HVTN 701 is a unique, two-part trial design. Part A is a Phase I trial for safety and immunogenicity, and Part B is a Phase IIb to test safety, immune responses and efficacy. Enrollment start dates are planned for early to mid-2015 for Part A and mid to late 2016 for Part B. Study products will include NYVAC, another pox-vector vaccine, a DNA vaccine, and protein mixed with one of two different adjuvants. 

Upcoming development and research studies will be conducted in Mozambique, Tanzania, Zambia, Zimbabwe, Malawi and South Africa.


Thailand Clinical Trials

Development Trial

MHRP, in collaboration with the P5, is planning an efficacy trial in a high-risk population of men who have sex with men (MSM) to hopefully improve upon the RV144 result and extend its relevance to at-risk populations to achieve the greatest public health impact.
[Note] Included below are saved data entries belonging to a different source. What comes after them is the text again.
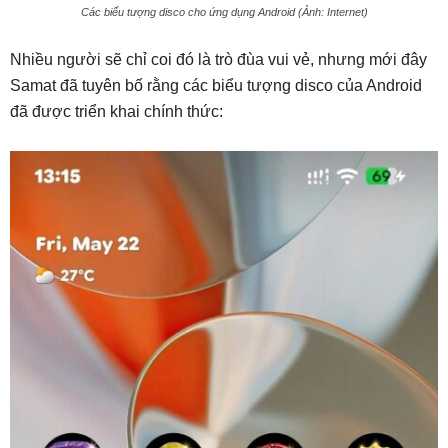
Các biểu tượng disco cho ứng dụng Android (Ảnh: Internet)
Nhiều người sẽ chỉ coi đó là trò đùa vui vẻ, nhưng mới đây
Samat đã tuyên bố rằng các biểu tượng disco của Android
đã được triển khai chính thức:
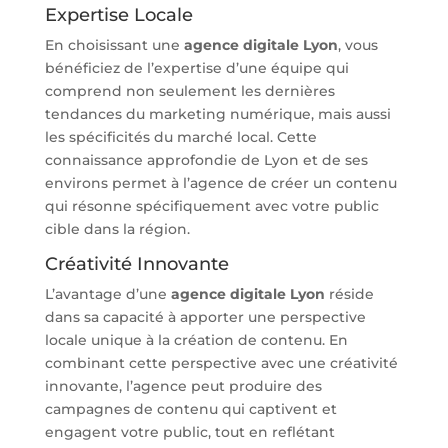
Expertise Locale
En choisissant une
agence digitale Lyon
, vous
bénéficiez de l’expertise d’une équipe qui
comprend non seulement les dernières
tendances du marketing numérique, mais aussi
les spécificités du marché local. Cette
connaissance approfondie de Lyon et de ses
environs permet à l’agence de créer un contenu
qui résonne spécifiquement avec votre public
cible dans la région.
Créativité Innovante
L’avantage d’une
agence digitale Lyon
réside
dans sa capacité à apporter une perspective
locale unique à la création de contenu. En
combinant cette perspective avec une créativité
innovante, l’agence peut produire des
campagnes de contenu qui captivent et
engagent votre public, tout en reflétant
A private-public partnership called the AIDS Vaccine Efficacy Consortium (AVEC) was formed in 2012 to accelerate the development and testing of a pox-protein HIV vaccine prime-boost regimen in Thailand. 
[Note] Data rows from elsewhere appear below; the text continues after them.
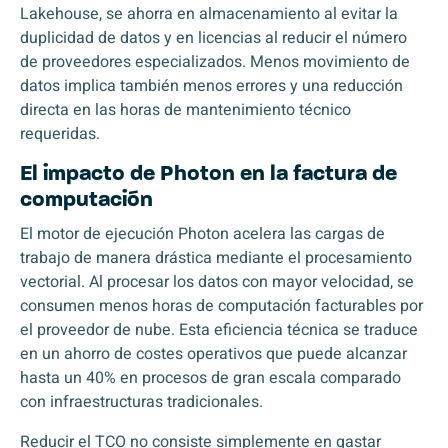
Lakehouse, se ahorra en almacenamiento al evitar la
duplicidad de datos y en licencias al reducir el número
de proveedores especializados. Menos movimiento de
datos implica también menos errores y una reducción
directa en las horas de mantenimiento técnico
requeridas.
El impacto de Photon en la factura de
computación
El motor de ejecución
Photon
acelera las cargas de
trabajo de manera drástica mediante el procesamiento
vectorial. Al procesar los datos con mayor velocidad, se
consumen menos horas de computación facturables por
el proveedor de nube. Esta eficiencia técnica se traduce
en un ahorro de costes operativos que puede alcanzar
hasta un 40% en procesos de gran escala comparado
con infraestructuras tradicionales.
Reducir el TCO no consiste simplemente en gastar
In 2014, the Government of Thailand signed an agreement with MHRP to build on the success of the RV144 trial. The Thai Government committed to supporting future HIV vaccine efficacy studies and establishing a flexible biologics manufacturing capability that could support HIV vaccine production in Thailand. AVEC hopes to finalize plans for the protein development in 2014, so plans for an initial efficacy study can proceed and potentially begin in 2017.

Imunogenicity Studies

MHRP, which led the RV144 trial with the Thai Ministry of Public Health, initiated follow-on clinical studies to conduct intensive immunogenicity research. 

One study, RV305, began in 2012 in Thailand to evaluate re-boosting volunteers who participated in the RV144 study. Through this study, MHRP researchers have determined that the most effective boost is when both ALVAC and AIDSVAX are given together, or when AIDSVAX is given alone. 

Researchers have also found that the late boosts in this study, given six to eight years after initial vaccination, are producing some surprising and promising immune responses. Studies are ongoing to characterize these responses, along with analysis of host genetic factors that may play a role. 

Another clinical study, RV306, began in September 2013 using the RV144 vaccine regimen to compare additional vaccine boosts and gather more immunogenicity data in 360 new volunteers. This study will explore how timing of the boosts may impact immune responses.

These studies are informing ongoing vaccine research and are helping lay the groundwork for future vaccine studies in Thailand.